Segment Start: Exercise materials

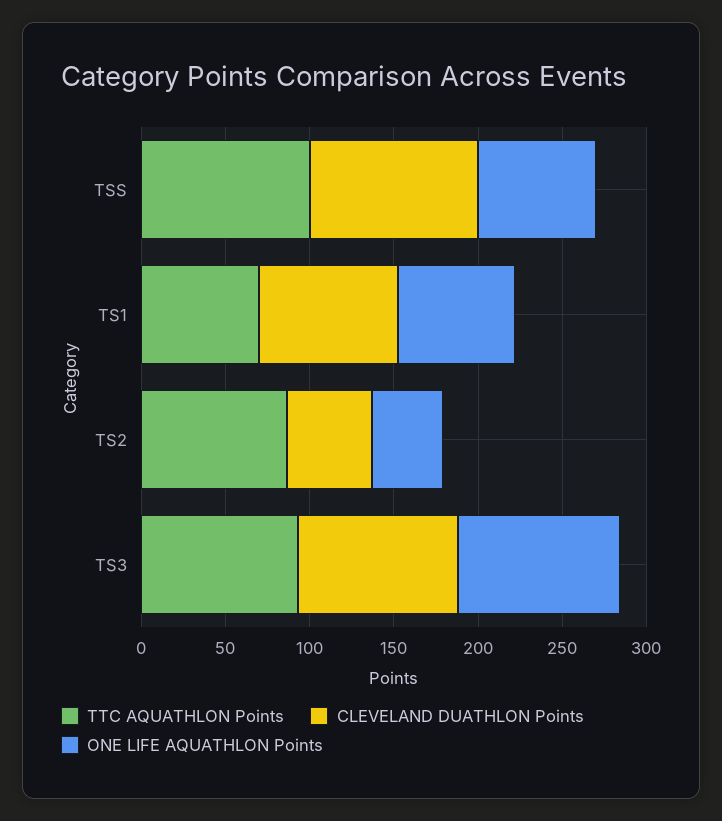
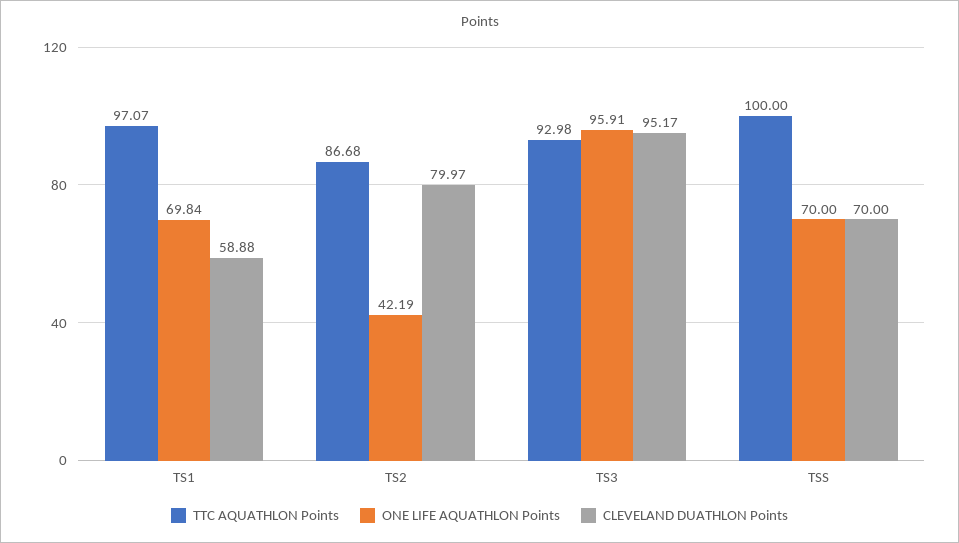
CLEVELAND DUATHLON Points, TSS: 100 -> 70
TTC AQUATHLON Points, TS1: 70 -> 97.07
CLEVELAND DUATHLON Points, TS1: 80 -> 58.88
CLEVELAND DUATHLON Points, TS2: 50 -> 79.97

Segment End: Exercise materials
Segment Start: Exercise materials

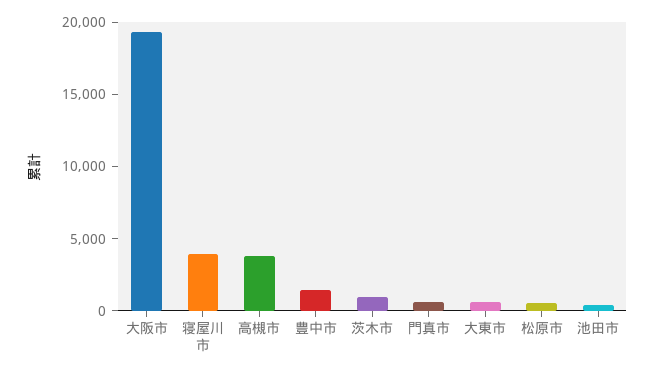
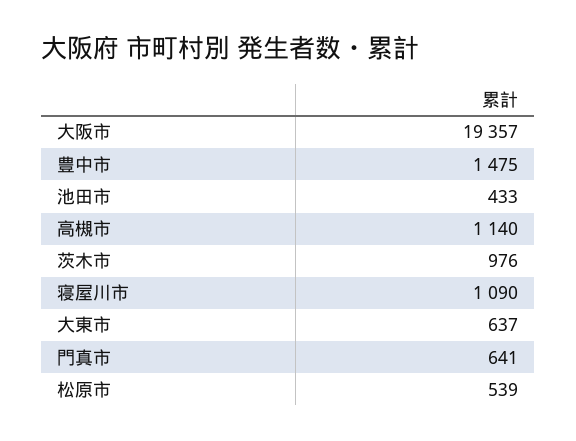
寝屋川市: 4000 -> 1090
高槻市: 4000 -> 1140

Segment End: Exercise materials
Segment Start: Exercise materials

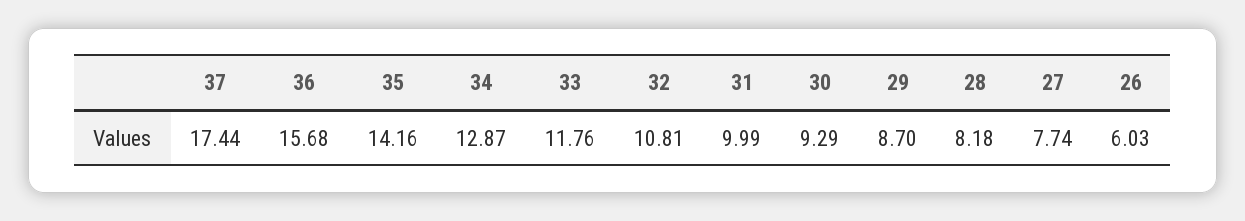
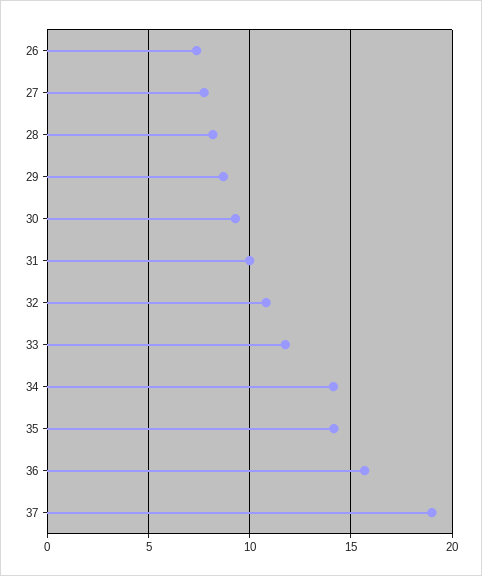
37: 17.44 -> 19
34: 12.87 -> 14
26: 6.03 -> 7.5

Segment End: Exercise materials

▸ What you have to do
Copy all lines from the material that include "Points".

▸ Task result
CLEVELAND DUATHLON Points, TSS: 100 -> 70
TTC AQUATHLON Points, TS1: 70 -> 97.07
CLEVELAND DUATHLON Points, TS1: 80 -> 58.88
CLEVELAND DUATHLON Points, TS2: 50 -> 79.97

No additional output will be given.